Landry Jones struggled last season to complete downfield passes, connecting on just 29.8 percent of his passes thrown 15 or more yards, but did have success when targeting star receiver Ryan Broyles. Oklahoma's offense would get a huge boost this season if another receiver can emerge as a downfield threat.


• Florida State quarterback Christian Ponder was very solid when outside the pocket in the Seminoles' first game of the season against Samford. In fact, he was a perfect 5-for-5 on throws from outside the pocket (with 1 TD pass), while he was 7-for-9 from inside the pocket. Ponder used a play-action fake on 71.4 percent of his passes against Samford, completing nine of his 10 attempts with 4 touchdowns after faking the run.
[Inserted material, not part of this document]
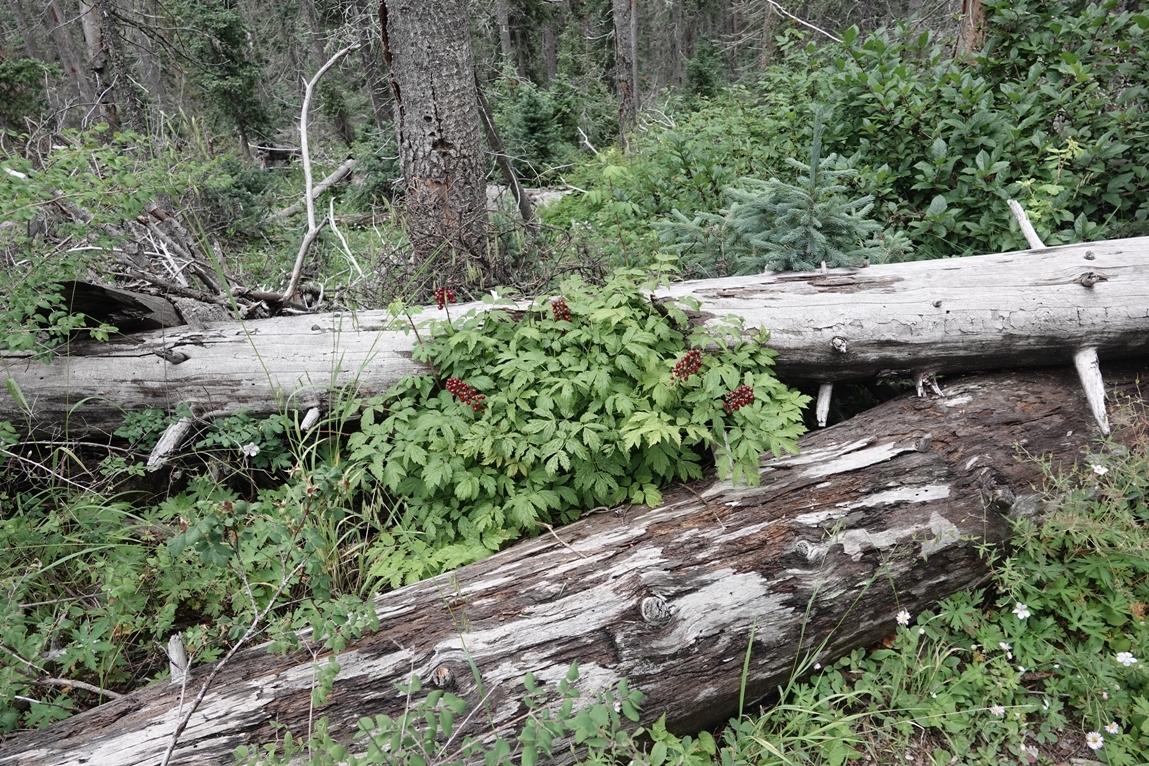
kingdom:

• Michigan quarterback Denard Robinson had a coming out party against Connecticut, and looks like one of the best dual threat quarterbacks in the country. Robinson hurt Connecticut in a variety of ways with his legs last Saturday.


• Robinson worked hard to boost his passing game in the off-season, and his performance against Connecticut was an indication that his ability to drop back and throw a pass in the pocket is much improved. He was 8-for-18 passing from inside the pocket in 2009, but was 14-for-14 from inside the pocket against UConn. He was also 2-for-2 on throws of 15+ yards after going just 1-for-11 on such throws vs FBS opponents last season.